# Are all Tin Snips serated or have teeth on them?



## rkj (Nov 6, 2013)

I bought a couple of tin snips and they both have small teeth on the cutting blade (serated). I don't want to have a sharp teeth like texture after I have cut the metal sheet, so what tool do I use instead? One of the snips I bought was this one:

www.amazon.com/gp/product/B008FWJAOW/


And I am trying to cut the following:

www.amazon.com/gp/product/B000Y4N0U4/


If anyone can provide a link to a tool that will do a smooth cut, that would be great.


----------



## PoleCat (Sep 2, 2009)

Without those teeth the metal gets squeezed out of the blades rather than cut. That is why they are there. A metal shear will make a clean cut but it is still sharp enough to lay you open.


----------



## rkj (Nov 6, 2013)

so what do I do with the teeth pattern left behind? Wouldn't the teeth like pattern hurt someone later on?


----------



## dftc (Nov 12, 2012)

Even without the small serrations your cut sheet metal is going to be extremely sharp. You can smooth it out with a file or something like that, or better yet, design your project so the cut edge isn't exposed.


----------



## SeniorSitizen (Sep 10, 2012)

Have you made a trial cut on anything with them?


----------



## rkj (Nov 6, 2013)

I tried with the other snips, and it did leave teeth marks behind. I noticed that the snips I used had larger gaps between the teeth, so I will try this other one soon and see how it goes.


----------



## rkj (Nov 6, 2013)

Just tried the other ones, and the it left marks that are much finer than the previous one.


----------



## yuri (Nov 29, 2008)

The better Pro snips by Wiss or Malco don't have serrated teeth. Those teeth are not needed. The metal will still be sharp even with Pro snips. If you are only using them rarely then get 400 or 800 Emory sandpaper and smooth the edges.

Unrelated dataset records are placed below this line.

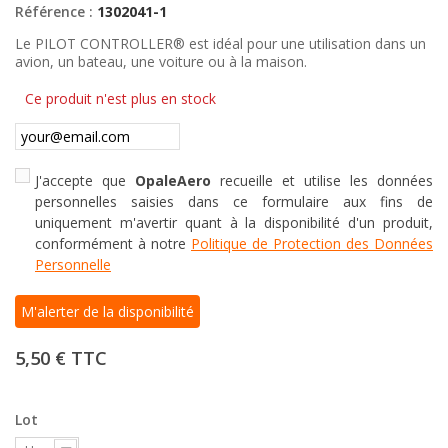
Référence :
1302041-1
Le PILOT CONTROLLER® est idéal pour une utilisation dans un
avion, un bateau, une voiture ou à la maison.
Ce produit n'est plus en stock
J'accepte que
OpaleAero
recueille et utilise les données
personnelles saisies dans ce formulaire aux fins de
uniquement m'avertir quant à la disponibilité d'un produit,
conformément à notre
Politique de Protection des Données
Personnelle
M'alerter de la disponibilité
5,50 €
TTC
Lot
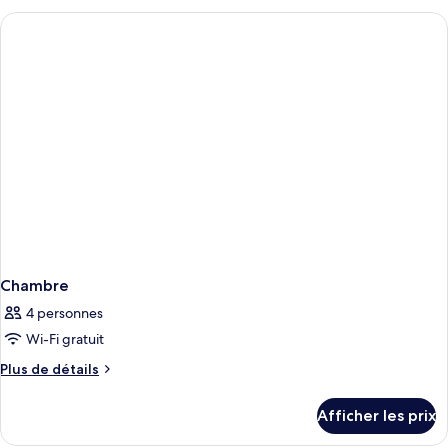
3
Suite
Adults
Deluxe
3
Adults
Chambre
4 personnes
Wi-Fi gratuit
Plus
Plus de détails
de
détails
Afficher les prix
pour
Chambre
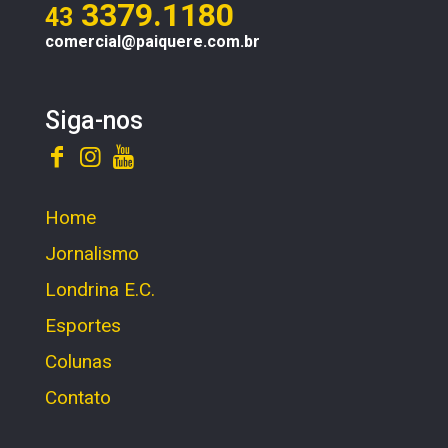
3379.1180
43
comercial@paiquere.com.br
Siga-nos
Home
Jornalismo
Londrina E.C.
Esportes
Colunas
Contato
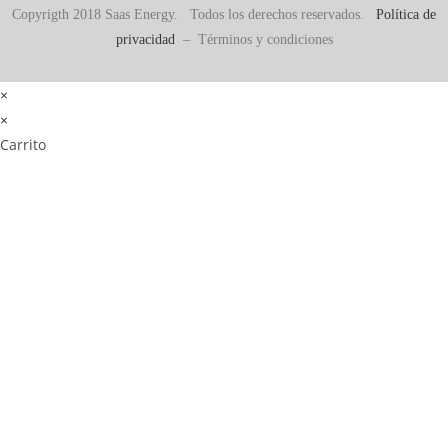
Copyrigth 2018 Saas Energy. Todos los derechos reservados.
Política de
privacidad
– Términos y condiciones
×
×
Carrito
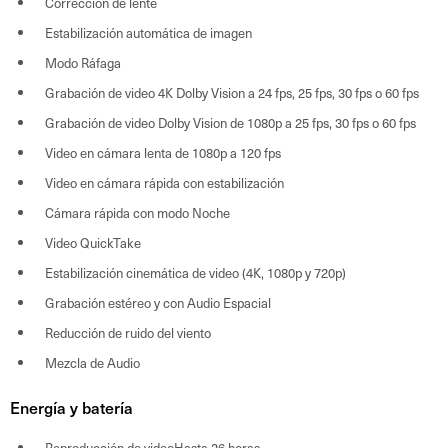
Corrección de lente
Estabilización automática de imagen
Modo Ráfaga
Grabación de video 4K Dolby Vision a 24 fps, 25 fps, 30 fps o 60 fps
Grabación de video Dolby Vision de 1080p a 25 fps, 30 fps o 60 fps
Video en cámara lenta de 1080p a 120 fps
Video en cámara rápida con estabilización
Cámara rápida con modo Noche
Video QuickTake
Estabilización cinemática de video (4K, 1080p y 720p)
Grabación estéreo y con Audio Espacial
Reducción de ruido del viento
Mezcla de Audio
Energía y batería
Reproducción de videoHasta 26 horas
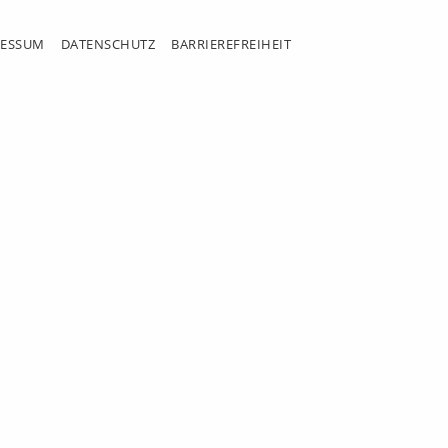
RESSUM
DATENSCHUTZ
BARRIEREFREIHEIT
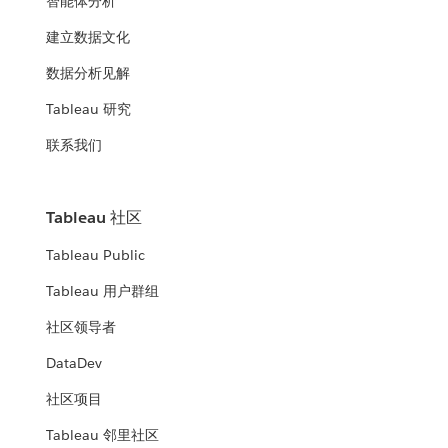
智能体分析
建立数据文化
数据分析见解
Tableau 研究
联系我们
Tableau 社区
Tableau Public
Tableau 用户群组
社区领导者
DataDev
社区项目
Tableau 邻里社区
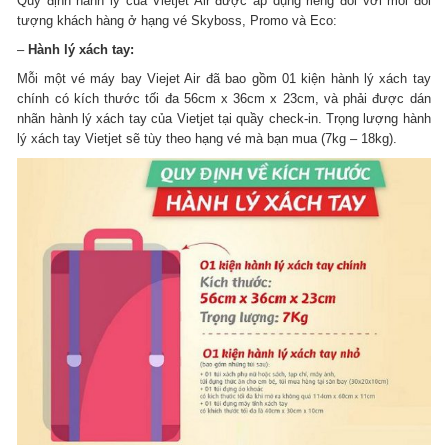
Quy định hành lý của Vietjet Air được áp dụng riêng đối với mỗi đối
tượng khách hàng ở hạng vé Skyboss, Promo và Eco:
–
Hành lý xách tay:
Mỗi một vé máy bay Viejet Air đã bao gồm 01 kiện hành lý xách tay
chính có kích thước tối đa 56cm x 36cm x 23cm, và phải được dán
nhãn hành lý xách tay của Vietjet tại quầy check-in. Trọng lượng hành
lý xách tay Vietjet sẽ tùy theo hạng vé mà bạn mua (7kg – 18kg).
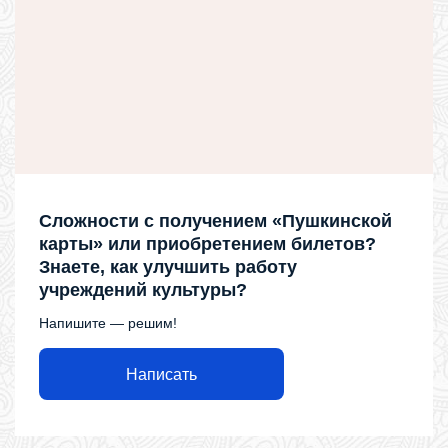
Сложности с получением «Пушкинской
карты» или приобретением билетов?
Знаете, как улучшить работу
учреждений культуры?
Напишите — решим!
Написать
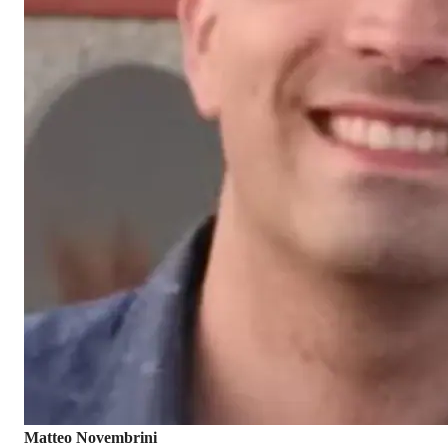
Matteo Novembrini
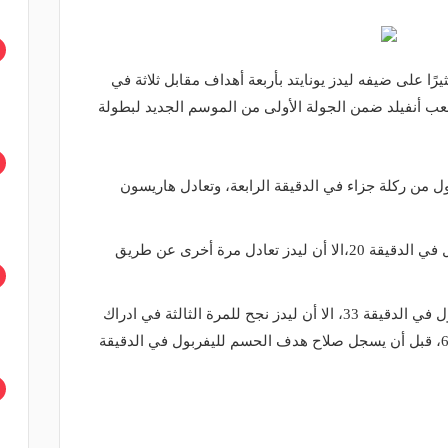
ًا على ضيفه ليدز يونايتد بأربعة أهداف مقابل ثلاثة في
عب أنفيلد ضمن الجولة الأولى من الموسم الجديد لبطولة
 من ركلة جزاء في الدقيقة الرابعة، وتعادل هاريسون
وأضاف فان دايك الهدف الثاني لليفربول في الدقيقة 20،الا أن ليدز تعادل مرة أخرى عن طريق
وعاد محمد صلاح ليسجل الثالث لليفربول في الدقيقة 33، الا أن ليدز نجح للمرة الثالثة في ادراك
التعادل عن طريق كليتش في الدقيقة 66، قبل أن يسجل صلاح هدف الحسم لليفربول في الدقيقة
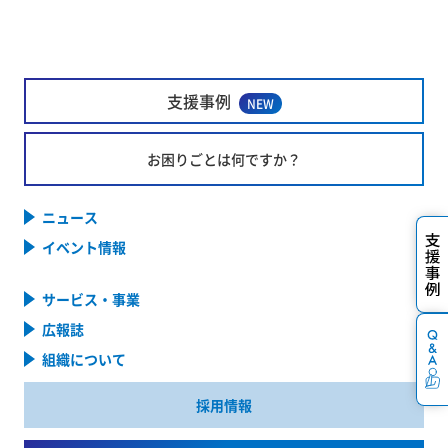
支援事例
NEW
お困りごとは何ですか？
ニュース
イベント情報
サービス・事業
広報誌
組織について
採用情報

http://malcoproducts.com/product/hvacr/metal-duct/hand-snips-c/aviation-snips-avs


----------



## scottktmrider (Jul 1, 2012)

Not sure exactly what thickness that sheet is but if its thin you can set up a straight edge and score it with a blade than bend it till it comes apart
If you hold your snips correct you won't get the teeth marks


----------



## rkj (Nov 6, 2013)

yuri said:


> The better Pro snips by Wiss or Malco don't have serrated teeth. Those teeth are not needed. The metal will still be sharp even with Pro snips. If you are only using them rarely then get 400 or 800 Emory sandpaper and smooth the edges.
> 
> http://malcoproducts.com/product/hvacr/metal-duct/hand-snips-c/aviation-snips-avs


Thanks, I think I may try those instead.


----------



## 47_47 (Sep 11, 2007)

Your sheet is only .019" thick. You could probably use a straight edge and cut it with a sharp utility knife. Make your first pass light and gradually increase the pressure.


----------